» **What the task asks**:
Transcribe the lines below verbatim, starting at the first line and ending at the line that contains "印刷機のまわりには、色々な資材がおいてありますね。", both included. Omit the pictures from your answer.

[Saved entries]

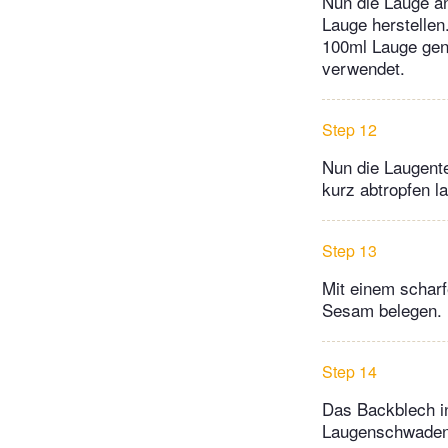
Nun die Lauge a
Lauge herstellen
100ml Lauge gen
verwendet.
Step 12
Nun die Laugente
kurz abtropfen l
Step 13
Mit einem scharf
Sesam belegen.
Step 14
Das Backblech in
Laugenschwaden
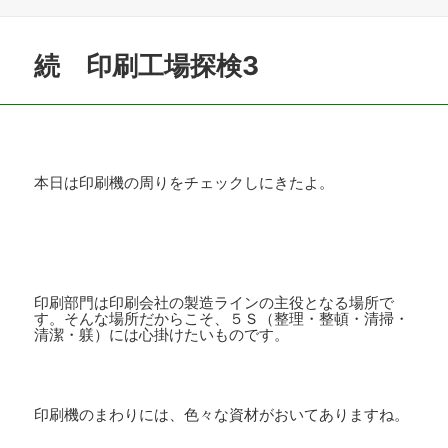
日:
グ
者
ゴ
リ
ー
続 印刷工場探検3
本日は印刷機の周りをチェックしにきたよ。
印刷部門は印刷会社の製造ラインの主役となる場所で
す。そんな場所だからこそ、５Ｓ（整理・整頓・清掃・
清潔・躾）には心掛けたいものです。
印刷機のまわりには、色々な資材がおいてありますね。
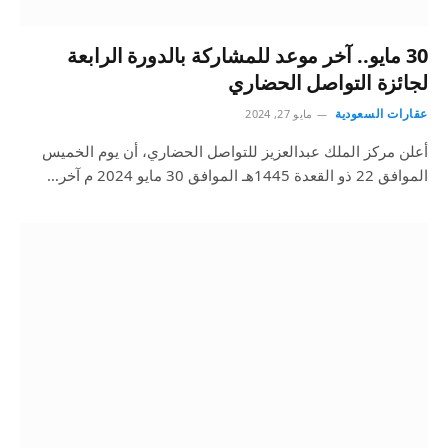
30 مايو.. آخر موعد للمشاركة بالدورة الرابعة
لجائزة التواصل الحضاري
عقارات السعودية
مايو 27, 2024
أعلن مركز الملك عبدالعزيز للتواصل الحضاري، أن يوم الخميس
الموافق 22 ذو القعدة 1445هـ الموافق 30 مايو 2024 م آخر…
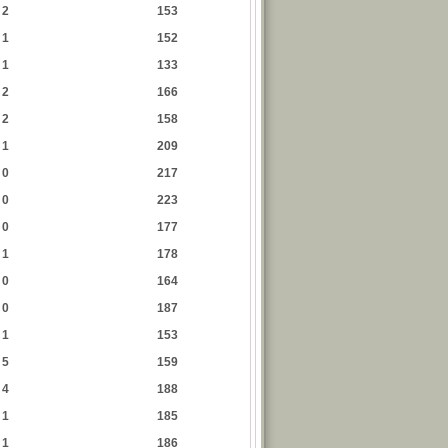
2
153
1
152
1
133
2
166
2
158
1
209
0
217
0
223
0
177
1
178
0
164
0
187
1
153
5
159
4
188
1
185
1
186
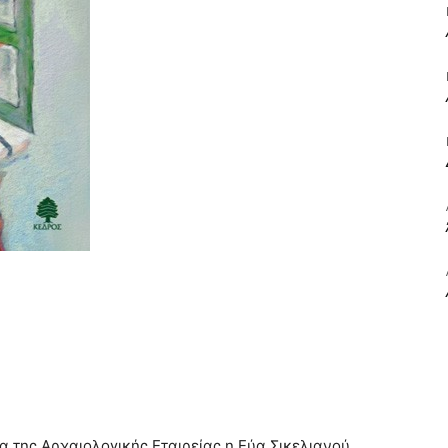
ΒΙΒΛΙΟ
ΚΑΙ
ΤΙΣ
σα της Αρχαιολογικής Εταιρείας η Εύα Σικελιανού
ΤΕΧΝΕΣ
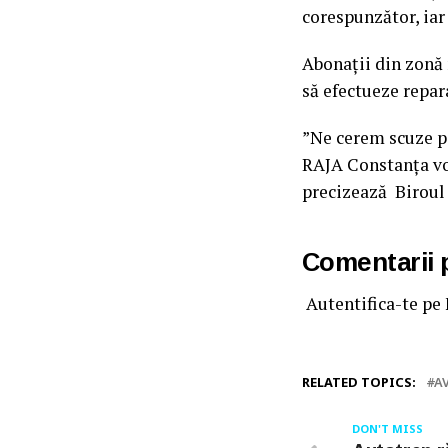
corespunzător, iar 
Abonații din zonă 
să efectueze repar
”Ne cerem scuze pa
RAJA Constanța vor
precizează Biroul 
Comentarii
Autentifica-te pe
RELATED TOPICS:
A
DON'T MISS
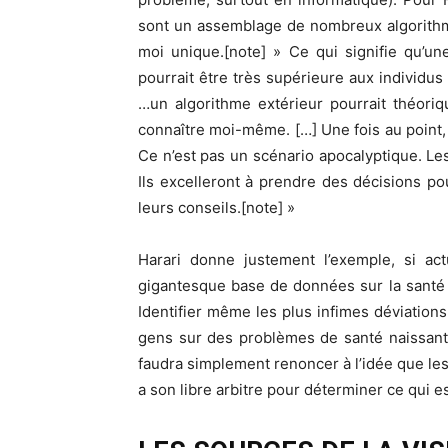
sont un assemblage de nombreux algorithme
moi unique.[note] » Ce qui signifie qu’un
pourrait être très supérieure aux individ
…un algorithme extérieur pourrait théor
connaître moi-même. […] Une fois au point, c
Ce n’est pas un scénario apocalyptique. Les
Ils excelleront à prendre des décisions po
leurs conseils.[note] »
Harari donne justement l’exemple, si ac
gigantesque base de données sur la santé hu
Identifier même les plus infimes déviations
gens sur des problèmes de santé naissants
faudra simplement renoncer à l’idée que le
a son libre arbitre pour déterminer ce qui es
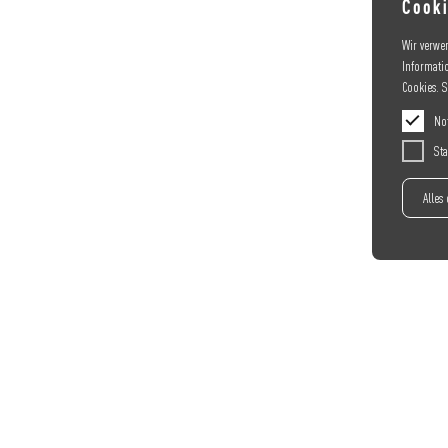
Cooki
Wir verwe
Informati
Cookies. 
No
Sta
Alles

» **Answer**:
Nun die Lauge a
Lauge herstellen
100ml Lauge gen
verwendet.
Step 12
Nun die Laugente
kurz abtropfen l
Step 13
Mit einem scharf
Sesam belegen.
Step 14
Das Backblech in
Laugenschwaden
日:
グ
者
ゴ
リ
ー
続 印刷工場探検3
本日は印刷機の周りをチェックしにきたよ。
印刷部門は印刷会社の製造ラインの主役となる場所で
す。そんな場所だからこそ、５Ｓ（整理・整頓・清掃・
清潔・躾）には心掛けたいものです。
印刷機のまわりには、色々な資材がおいてありますね。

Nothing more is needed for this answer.